**作業の指示:** 造血幹細胞とニッチについての研究報告の文章を、最後の文のあとから続けて書いてください。

**確認する文章:**
╔══

2002 Fiscal Year Annual Research Report
M-CSF,RANKLによる破骨細胞の分化誘導と機能発現に関する研究
Project/Area Number |
00J04597
|
Research Institution | Keio University |
Principal Investigator |
新井 文用 慶應義塾大学, 医学部, 特別研究員(PD)
|
Keywords | 造血幹細胞 / SP細胞 / 微小環境(ニッチ) / Tie2 / アンジオポエチン-1 / 5-FU |
Research Abstract |
本年度は,造血幹細胞からの破骨細胞分化とその調節機構,間葉系幹細胞の単離と骨芽細胞の分化に関する研究から得られた知見をもとに,さらに骨髄内で幹細胞がどのように維持・増殖していくのか,幹細胞と微小環境(ニッチ)の関わりという観点で研究を展開した。その結果, 1.造血幹細胞(lineage markers陰性c-Kit陽性Sca-1陽性:KSL)細胞は,細胞周期の観点から「静止幹細胞」と「動的幹細胞」に区別することができ,KSL細胞のなかでもhoechst33342に染まらないSPは静止幹細胞で,SP以外の細胞(MP : main population)は動的で,より前駆細胞的な幹細胞であるということを明らかにした。 2.マウスに5-フルオロウラシル(5-FU)を投与し,2日後に骨髄細胞を解析したところ,KSL細胞の中でもSP細胞はみられるが,MP細胞は消失した。また骨髄内は皮質骨に接するosteoblastic zoneとより内腔のvascular zoneに大別されることが知られており,さらに5-FU投与後初期には骨髄内の細胞はosteoblastic zoneにのみ存在することが報告されていることから,osteoblastic zoneは造血幹細胞のニッチである可能性が示唆される。 上記1,2からKSL細胞の中でもSP細胞はニッチに存在する幹細胞であることが考えられた。 ついで,KSLSP細胞について詳細に検討したところ, 3.KSLの中でもSP細胞でTie2受容体の発現が特異的に高いことがわかった。 4.Tie2のリガンドであるアンジオポイエチン-1(Ang1)存在下で造血幹細胞の未分化性が長期間にわたって維持されることを見いだした。またTie2-Ang1シグナルにより,造血幹細胞のストローマ細胞への接着が亢進した。 以上の1-4の結果から,KSLSP細胞は幹細胞の中でもニッチに存在する静止幹細胞で,Tie2-Ang1シグナルは幹細胞をニッチとどめる役割があることが示唆された。

╚══

**元データ:**
╔══

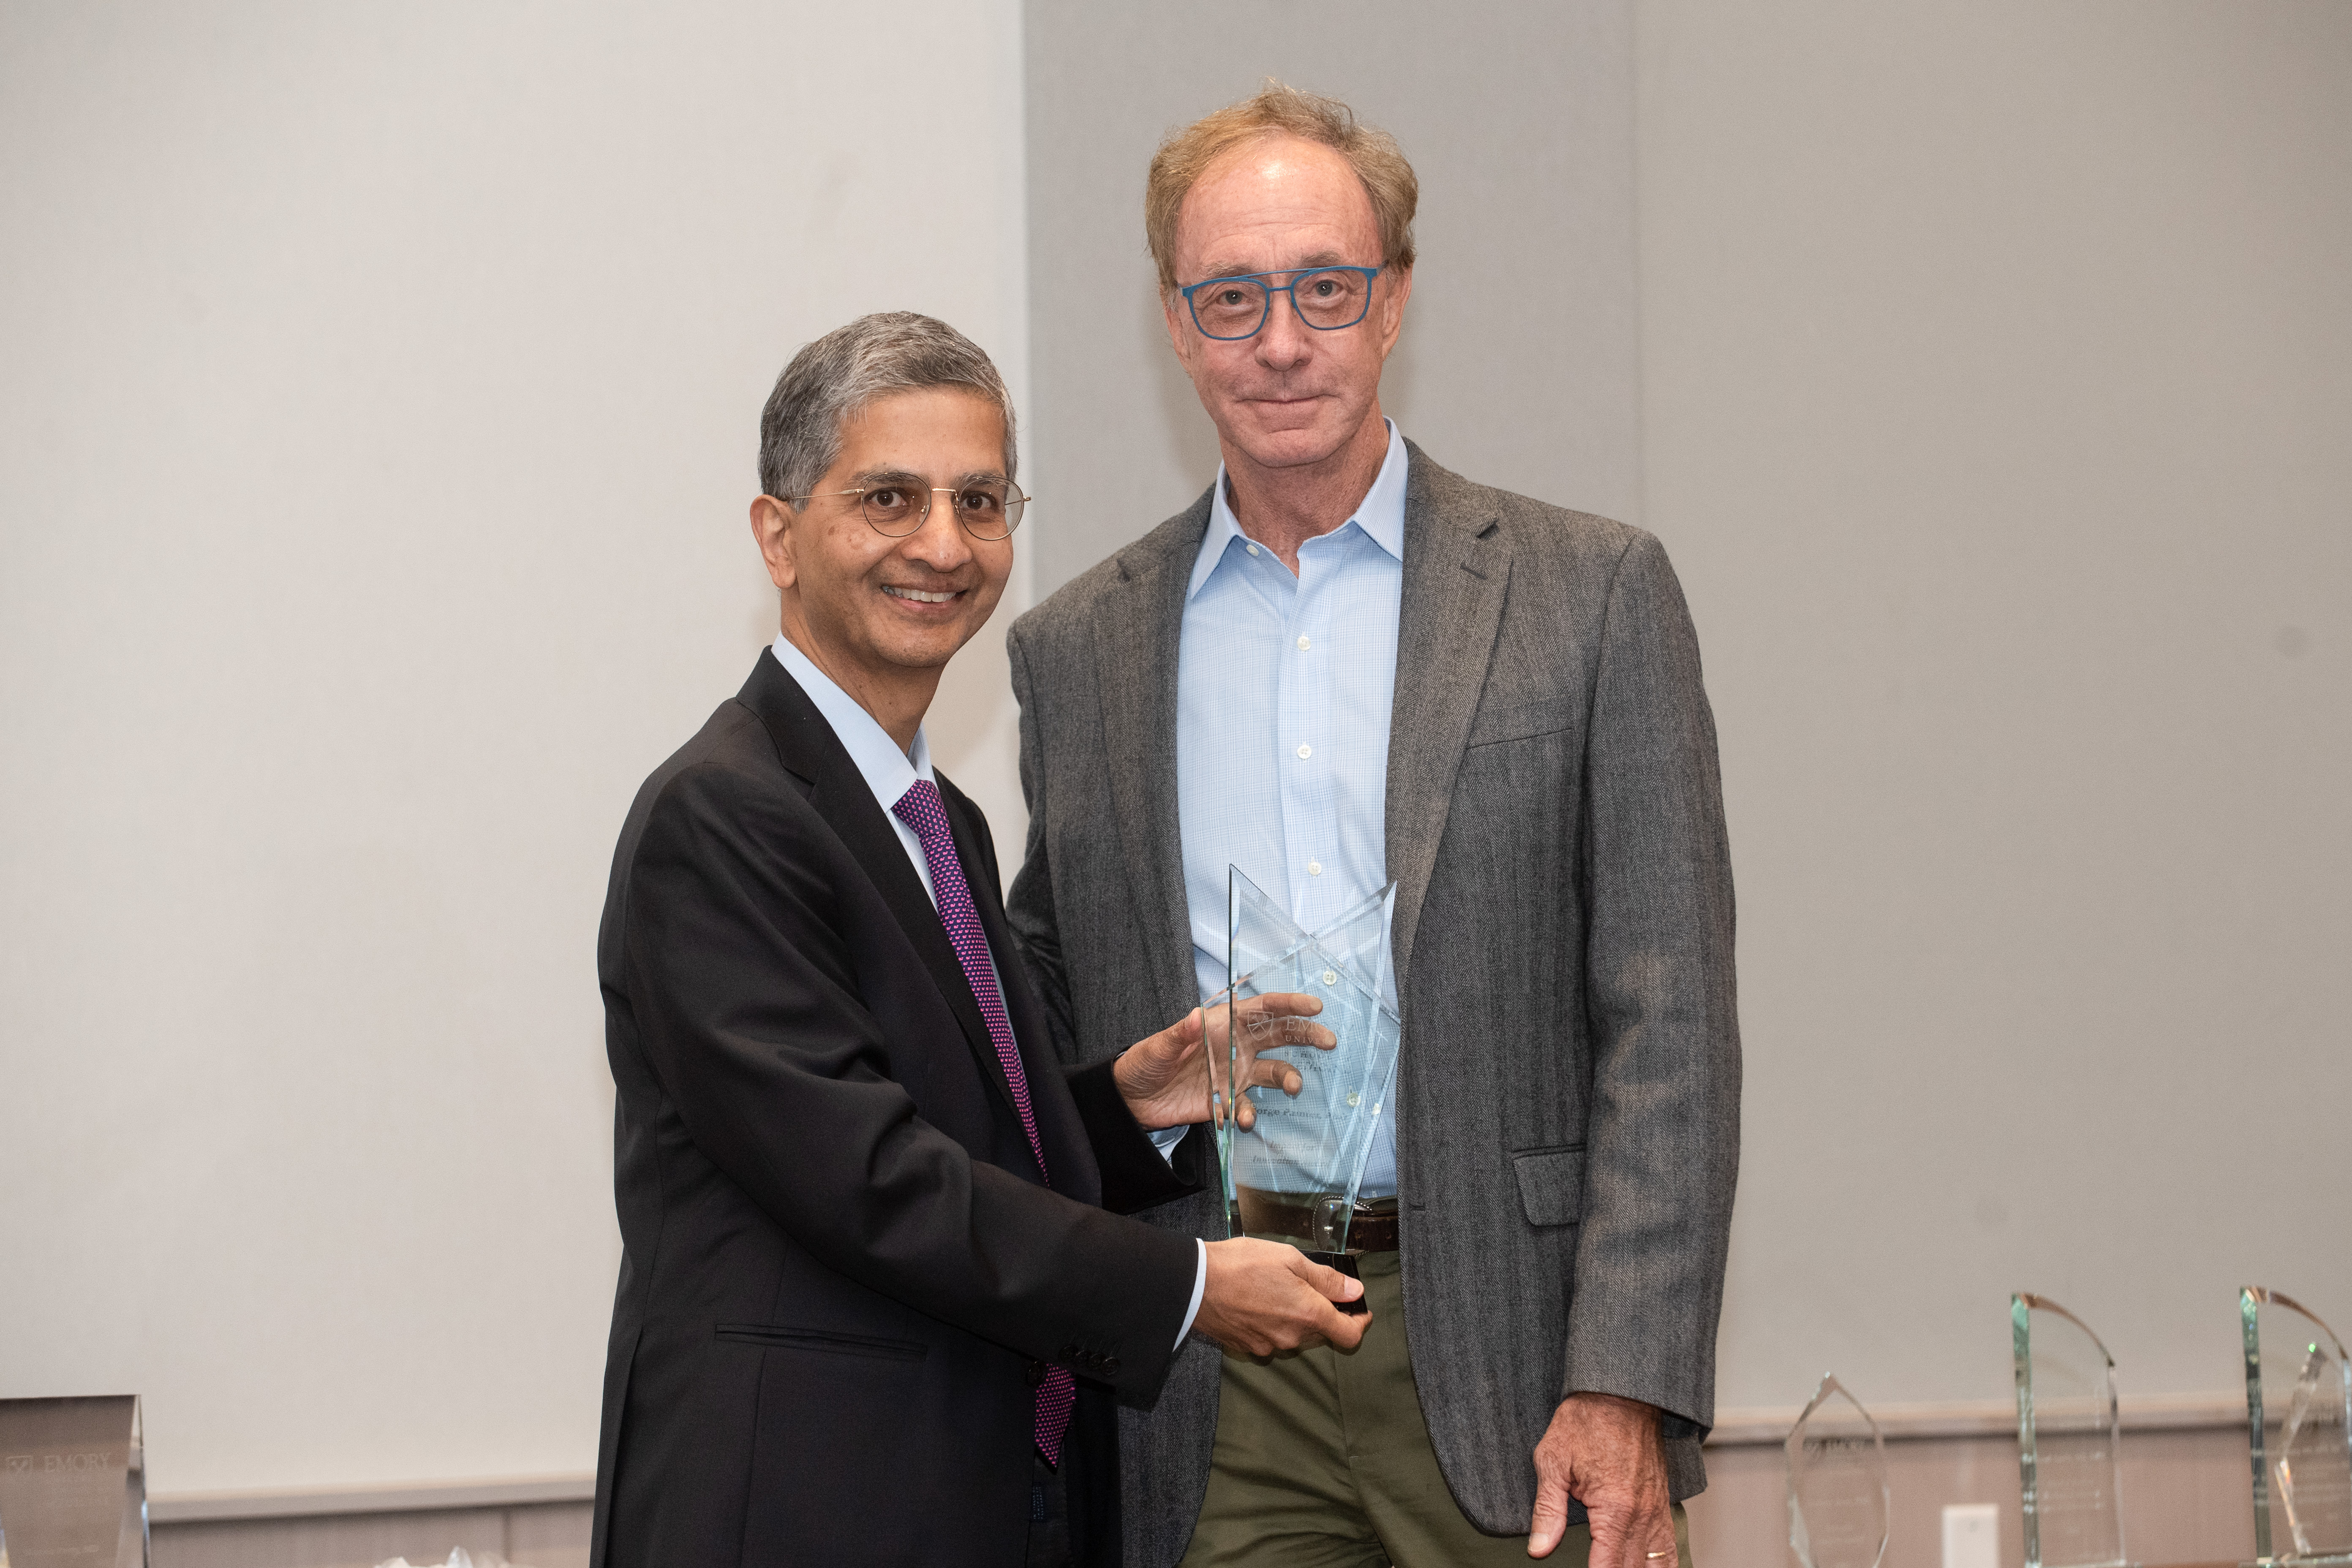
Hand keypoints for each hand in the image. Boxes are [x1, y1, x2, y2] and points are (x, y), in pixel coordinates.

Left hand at [1112, 992, 1333, 1130]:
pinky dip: (1249, 1113)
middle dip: (1306, 1035)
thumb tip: (1196, 1018)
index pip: (1262, 1009)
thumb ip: (1180, 1034)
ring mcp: (1235, 1073)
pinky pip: (1248, 1106)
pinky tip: (1240, 1119)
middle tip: (1327, 1040)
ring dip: (1288, 1077)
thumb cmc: (1144, 1061)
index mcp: (1222, 1023)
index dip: (1289, 1005)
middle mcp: (1235, 1046)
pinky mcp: (1228, 1100)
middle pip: (1280, 1035)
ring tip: (1293, 1086)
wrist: (1133, 1099)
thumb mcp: (1158, 1045)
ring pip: (1274, 1072)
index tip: (1313, 1006)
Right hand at [1192, 1237, 1368, 1355]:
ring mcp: (1269, 1345)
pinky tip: (1259, 1303)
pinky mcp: (1248, 1347)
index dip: (1359, 1323)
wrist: (1194, 1283)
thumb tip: (1353, 1290)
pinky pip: (1271, 1339)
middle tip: (1310, 1287)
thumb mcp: (1289, 1258)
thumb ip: (1326, 1278)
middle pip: (1321, 1333)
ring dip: (1295, 1318)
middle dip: (1323, 1313)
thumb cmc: (1241, 1264)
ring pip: (1295, 1336)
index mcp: (1308, 1313)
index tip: (1359, 1311)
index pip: (1348, 1335)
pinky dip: (1272, 1324)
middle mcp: (1292, 1337)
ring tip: (1278, 1290)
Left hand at [1528, 1392, 1671, 1562]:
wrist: (1621, 1393)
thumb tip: (1538, 1549)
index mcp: (1614, 1510)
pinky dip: (1663, 1565)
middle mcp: (1641, 1516)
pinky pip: (1669, 1546)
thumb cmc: (1584, 1422)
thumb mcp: (1553, 1461)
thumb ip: (1547, 1511)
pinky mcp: (1662, 1504)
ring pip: (1657, 1564)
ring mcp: (1656, 1511)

╚══

**回答:**
|
-
[Publications] Arai F: "Mesenchymal stem cells in perichondrium express activated leukocyte cell adhesion molecule and participate in endochondral ossification"The Journal of Experimental Medicine. 195・12. 1549-1563 (2002)
-
[Publications] Oike Y: "Regulation of vasculogenesis and angiogenesis by EphB/ephrin-B2 signaling between endothelial cells and surrounding mesenchymal cells"Blood. 100・4. 1326-1333 (2002)
-
[Publications] Arai F: "Endothelial and hematopoietic cells in the intra-embryonic compartment"Hematopoietic Stem Cell Development. Godin I and Cumano A, editors. (in press).
-
[Publications] 新井 文用: "破骨細胞・骨芽細胞・間葉系幹細胞とサイトカイン サイトカインがわかる (宮島 篤 編集)"羊土社. 7 (2002)
-
[Publications] 新井 文用: "間葉系幹細胞の特性(特集:間葉系幹細胞)分子細胞治療"先端医学社. 7 (2002)
-
[Publications] 新井 文用: "高次生命現象・哺乳類器官形成・造血細胞 分子生物学イラストレイテッド 改訂第2版.(田村隆明, 山本 雅 編集)"羊土社. 4 (2002)
-
[Publications] 新井 文用: "幹細胞 THE BONE(特集:運動器の再生医療II.骨の再生)"メディカルレビュー社. 7 (2002)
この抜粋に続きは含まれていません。